Ele fora movido pela pobreza dos afetos. Desde tenra infância era assim: a pobreza de sentimentos rondava-lhe à alma como moscas de padaria. Era alguém avesso à palavra. Quando falava alguma coisa, o silêncio predominava absoluto. Tinha dias que mergulhava na cama. Não saía de lá nem por um decreto. Noutros, ficava parado no tempo. “Dias de lamento” pensava. Dias que mergulhava no esquecimento. Dias em que as horas tardavam a passar. Tinha a alma de um moribundo. Não possuía o amor que dilui o ódio. Era o doce amargo de uma vida agridoce. Seja lá o que fosse: murmurava. Se tinha ganas de correr: corria. Se tinha ganas de ter alegria: alegria. A felicidade era-lhe um breve momento de espasmo e de dor. Era um homem fadado ao tédio e a preguiça. Havia nele um pássaro de borracha plantado à janela.

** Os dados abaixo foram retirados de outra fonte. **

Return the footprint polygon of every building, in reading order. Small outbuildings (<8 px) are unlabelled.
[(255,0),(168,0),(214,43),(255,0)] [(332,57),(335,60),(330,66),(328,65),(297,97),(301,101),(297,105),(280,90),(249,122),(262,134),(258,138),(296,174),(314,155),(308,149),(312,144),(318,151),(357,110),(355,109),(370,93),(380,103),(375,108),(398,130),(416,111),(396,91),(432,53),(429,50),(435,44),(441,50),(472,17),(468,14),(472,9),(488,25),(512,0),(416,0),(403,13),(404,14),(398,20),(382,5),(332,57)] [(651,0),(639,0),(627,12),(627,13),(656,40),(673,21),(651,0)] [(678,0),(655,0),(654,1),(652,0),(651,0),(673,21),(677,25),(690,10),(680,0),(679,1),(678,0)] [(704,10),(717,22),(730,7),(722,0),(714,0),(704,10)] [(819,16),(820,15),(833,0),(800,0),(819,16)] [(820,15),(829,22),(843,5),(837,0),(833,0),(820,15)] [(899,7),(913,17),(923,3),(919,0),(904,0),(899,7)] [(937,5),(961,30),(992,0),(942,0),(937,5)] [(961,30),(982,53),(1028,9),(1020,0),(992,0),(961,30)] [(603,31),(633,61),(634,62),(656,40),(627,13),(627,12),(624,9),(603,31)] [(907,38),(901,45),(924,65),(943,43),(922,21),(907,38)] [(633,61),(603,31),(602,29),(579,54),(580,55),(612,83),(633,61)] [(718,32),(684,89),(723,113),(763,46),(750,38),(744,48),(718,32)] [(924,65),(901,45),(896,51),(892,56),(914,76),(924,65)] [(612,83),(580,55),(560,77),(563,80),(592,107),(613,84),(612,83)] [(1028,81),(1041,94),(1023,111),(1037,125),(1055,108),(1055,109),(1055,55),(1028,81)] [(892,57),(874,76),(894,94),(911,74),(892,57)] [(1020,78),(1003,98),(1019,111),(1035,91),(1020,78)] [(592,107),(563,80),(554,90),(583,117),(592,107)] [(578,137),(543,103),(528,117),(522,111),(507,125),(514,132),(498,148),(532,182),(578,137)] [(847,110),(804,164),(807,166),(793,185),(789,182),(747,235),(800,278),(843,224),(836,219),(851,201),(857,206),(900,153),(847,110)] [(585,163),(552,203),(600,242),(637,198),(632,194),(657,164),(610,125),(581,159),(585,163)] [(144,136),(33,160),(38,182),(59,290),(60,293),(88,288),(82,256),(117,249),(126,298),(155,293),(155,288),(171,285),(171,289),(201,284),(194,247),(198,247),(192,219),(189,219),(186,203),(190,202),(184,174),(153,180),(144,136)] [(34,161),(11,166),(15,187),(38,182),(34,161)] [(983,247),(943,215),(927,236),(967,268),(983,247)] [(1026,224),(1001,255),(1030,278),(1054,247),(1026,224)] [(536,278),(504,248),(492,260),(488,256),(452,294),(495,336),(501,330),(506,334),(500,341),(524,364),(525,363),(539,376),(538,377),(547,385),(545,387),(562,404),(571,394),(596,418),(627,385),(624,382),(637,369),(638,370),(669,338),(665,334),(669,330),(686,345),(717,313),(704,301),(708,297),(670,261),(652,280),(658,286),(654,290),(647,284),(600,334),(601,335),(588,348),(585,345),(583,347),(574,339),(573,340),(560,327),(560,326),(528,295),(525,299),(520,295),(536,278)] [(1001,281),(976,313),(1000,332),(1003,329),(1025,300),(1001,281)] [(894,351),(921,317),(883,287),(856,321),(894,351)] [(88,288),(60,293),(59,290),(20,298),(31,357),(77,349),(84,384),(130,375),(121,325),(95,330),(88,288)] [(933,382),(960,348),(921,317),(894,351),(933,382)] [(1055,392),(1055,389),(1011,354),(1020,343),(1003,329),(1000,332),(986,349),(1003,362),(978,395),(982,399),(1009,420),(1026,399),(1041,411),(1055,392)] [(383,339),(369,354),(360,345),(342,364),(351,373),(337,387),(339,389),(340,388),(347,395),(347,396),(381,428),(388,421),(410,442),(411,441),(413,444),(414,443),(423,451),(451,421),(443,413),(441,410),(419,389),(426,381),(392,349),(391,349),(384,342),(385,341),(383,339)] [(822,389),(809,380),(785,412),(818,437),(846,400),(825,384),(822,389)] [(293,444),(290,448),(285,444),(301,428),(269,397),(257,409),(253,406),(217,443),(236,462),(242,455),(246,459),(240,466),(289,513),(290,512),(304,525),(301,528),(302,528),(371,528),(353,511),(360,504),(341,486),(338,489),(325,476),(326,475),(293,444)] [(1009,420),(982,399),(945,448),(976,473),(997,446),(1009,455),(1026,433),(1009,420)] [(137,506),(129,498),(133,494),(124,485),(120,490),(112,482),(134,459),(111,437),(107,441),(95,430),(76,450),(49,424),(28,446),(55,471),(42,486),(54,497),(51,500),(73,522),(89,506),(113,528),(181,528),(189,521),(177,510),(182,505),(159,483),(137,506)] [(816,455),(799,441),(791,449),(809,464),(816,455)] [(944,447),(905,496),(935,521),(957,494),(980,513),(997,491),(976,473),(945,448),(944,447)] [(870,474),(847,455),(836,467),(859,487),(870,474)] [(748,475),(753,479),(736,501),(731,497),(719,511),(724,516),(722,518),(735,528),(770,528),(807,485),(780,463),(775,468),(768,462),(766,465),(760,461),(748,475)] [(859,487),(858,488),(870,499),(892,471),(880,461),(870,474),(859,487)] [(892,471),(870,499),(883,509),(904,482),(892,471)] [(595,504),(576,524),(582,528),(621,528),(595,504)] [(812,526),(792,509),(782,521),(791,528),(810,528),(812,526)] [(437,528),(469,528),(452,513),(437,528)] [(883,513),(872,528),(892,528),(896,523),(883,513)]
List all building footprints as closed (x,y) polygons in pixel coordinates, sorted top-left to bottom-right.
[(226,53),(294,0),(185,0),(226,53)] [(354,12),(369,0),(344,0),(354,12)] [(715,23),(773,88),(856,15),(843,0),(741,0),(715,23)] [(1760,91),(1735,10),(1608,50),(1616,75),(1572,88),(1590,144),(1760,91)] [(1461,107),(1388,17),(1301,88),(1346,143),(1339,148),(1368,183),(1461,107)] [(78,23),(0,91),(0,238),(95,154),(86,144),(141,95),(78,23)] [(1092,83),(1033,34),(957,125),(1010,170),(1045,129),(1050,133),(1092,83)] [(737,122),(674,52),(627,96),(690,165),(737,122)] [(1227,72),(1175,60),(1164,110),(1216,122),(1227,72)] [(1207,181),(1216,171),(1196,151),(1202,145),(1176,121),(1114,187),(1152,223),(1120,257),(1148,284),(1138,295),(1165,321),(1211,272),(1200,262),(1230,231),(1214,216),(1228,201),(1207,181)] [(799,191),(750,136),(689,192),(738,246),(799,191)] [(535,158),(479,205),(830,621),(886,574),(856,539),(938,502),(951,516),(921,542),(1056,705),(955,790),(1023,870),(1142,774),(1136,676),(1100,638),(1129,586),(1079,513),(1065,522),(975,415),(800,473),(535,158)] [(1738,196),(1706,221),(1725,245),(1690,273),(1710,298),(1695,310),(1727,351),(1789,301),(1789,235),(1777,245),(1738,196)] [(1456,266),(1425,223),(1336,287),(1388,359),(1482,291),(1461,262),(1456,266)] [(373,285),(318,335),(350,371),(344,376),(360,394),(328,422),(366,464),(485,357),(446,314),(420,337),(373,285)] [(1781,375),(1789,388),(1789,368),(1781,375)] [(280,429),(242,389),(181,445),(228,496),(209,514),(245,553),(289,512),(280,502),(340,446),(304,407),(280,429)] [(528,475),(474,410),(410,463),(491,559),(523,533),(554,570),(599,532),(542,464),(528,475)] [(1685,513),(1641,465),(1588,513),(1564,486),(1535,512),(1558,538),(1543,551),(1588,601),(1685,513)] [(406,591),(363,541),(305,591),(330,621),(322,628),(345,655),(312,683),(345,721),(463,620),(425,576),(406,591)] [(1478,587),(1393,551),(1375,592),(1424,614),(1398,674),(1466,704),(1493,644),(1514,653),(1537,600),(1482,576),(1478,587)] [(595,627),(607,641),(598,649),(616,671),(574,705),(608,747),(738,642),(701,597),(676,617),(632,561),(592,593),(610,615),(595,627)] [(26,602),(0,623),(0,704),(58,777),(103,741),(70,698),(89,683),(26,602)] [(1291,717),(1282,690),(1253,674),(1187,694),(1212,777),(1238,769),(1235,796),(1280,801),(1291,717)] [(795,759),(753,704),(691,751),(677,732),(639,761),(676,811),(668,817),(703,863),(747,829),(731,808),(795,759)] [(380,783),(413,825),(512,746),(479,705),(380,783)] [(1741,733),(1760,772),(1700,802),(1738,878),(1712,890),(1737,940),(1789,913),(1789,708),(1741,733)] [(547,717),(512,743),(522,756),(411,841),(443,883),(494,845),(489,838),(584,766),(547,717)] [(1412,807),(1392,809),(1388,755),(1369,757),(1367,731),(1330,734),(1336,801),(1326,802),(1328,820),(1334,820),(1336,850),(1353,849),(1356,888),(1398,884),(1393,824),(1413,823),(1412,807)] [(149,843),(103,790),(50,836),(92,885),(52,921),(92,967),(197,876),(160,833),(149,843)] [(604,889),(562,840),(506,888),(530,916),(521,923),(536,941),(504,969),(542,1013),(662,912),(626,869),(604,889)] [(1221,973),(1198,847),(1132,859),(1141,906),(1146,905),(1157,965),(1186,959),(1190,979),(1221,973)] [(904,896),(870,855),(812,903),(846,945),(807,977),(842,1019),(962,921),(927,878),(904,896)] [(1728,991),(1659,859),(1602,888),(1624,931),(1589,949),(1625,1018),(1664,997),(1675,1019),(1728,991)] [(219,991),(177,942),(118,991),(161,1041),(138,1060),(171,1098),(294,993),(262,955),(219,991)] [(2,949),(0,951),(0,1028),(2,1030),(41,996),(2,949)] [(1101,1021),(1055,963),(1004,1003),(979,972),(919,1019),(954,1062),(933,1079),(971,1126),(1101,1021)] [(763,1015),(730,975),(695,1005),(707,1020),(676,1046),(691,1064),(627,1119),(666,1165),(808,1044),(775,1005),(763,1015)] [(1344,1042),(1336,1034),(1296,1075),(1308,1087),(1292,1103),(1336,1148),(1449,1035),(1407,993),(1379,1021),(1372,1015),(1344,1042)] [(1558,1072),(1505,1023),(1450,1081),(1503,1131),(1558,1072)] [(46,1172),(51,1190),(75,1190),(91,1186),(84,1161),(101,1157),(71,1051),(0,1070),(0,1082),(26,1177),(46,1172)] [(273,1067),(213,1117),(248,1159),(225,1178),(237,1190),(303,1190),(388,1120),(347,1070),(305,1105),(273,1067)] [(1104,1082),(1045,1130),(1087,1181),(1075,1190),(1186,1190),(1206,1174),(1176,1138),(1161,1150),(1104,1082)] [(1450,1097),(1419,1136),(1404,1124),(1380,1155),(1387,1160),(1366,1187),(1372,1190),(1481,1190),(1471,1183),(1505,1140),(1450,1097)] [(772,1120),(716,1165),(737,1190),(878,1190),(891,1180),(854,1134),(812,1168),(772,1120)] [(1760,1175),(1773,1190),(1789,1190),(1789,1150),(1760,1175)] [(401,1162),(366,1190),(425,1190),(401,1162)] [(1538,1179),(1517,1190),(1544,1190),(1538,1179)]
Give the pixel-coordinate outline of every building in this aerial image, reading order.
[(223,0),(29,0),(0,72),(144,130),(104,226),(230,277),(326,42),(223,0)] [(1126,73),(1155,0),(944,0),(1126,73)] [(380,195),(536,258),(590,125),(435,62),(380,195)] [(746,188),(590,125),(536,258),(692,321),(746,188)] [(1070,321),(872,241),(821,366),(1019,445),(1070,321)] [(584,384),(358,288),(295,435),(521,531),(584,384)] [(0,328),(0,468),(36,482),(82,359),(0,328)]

Havia nele uma aguarela sem cor. A vida fora embora. Saira para dar um passeio e no meio se perdera. O rato comeu o fio do ar condicionado. O rato comeu o arado. Ele era o rato. Sabia-se rato. Entendia-se rato. E o rato ruía-lhe a roupa como fizera com as vestes do rei de Roma. Um homem em coma. Uma obra prestes a não mais cicatrizar.        


Ele fora movido pela pobreza dos afetos. E um dia partiu para não mais voltar.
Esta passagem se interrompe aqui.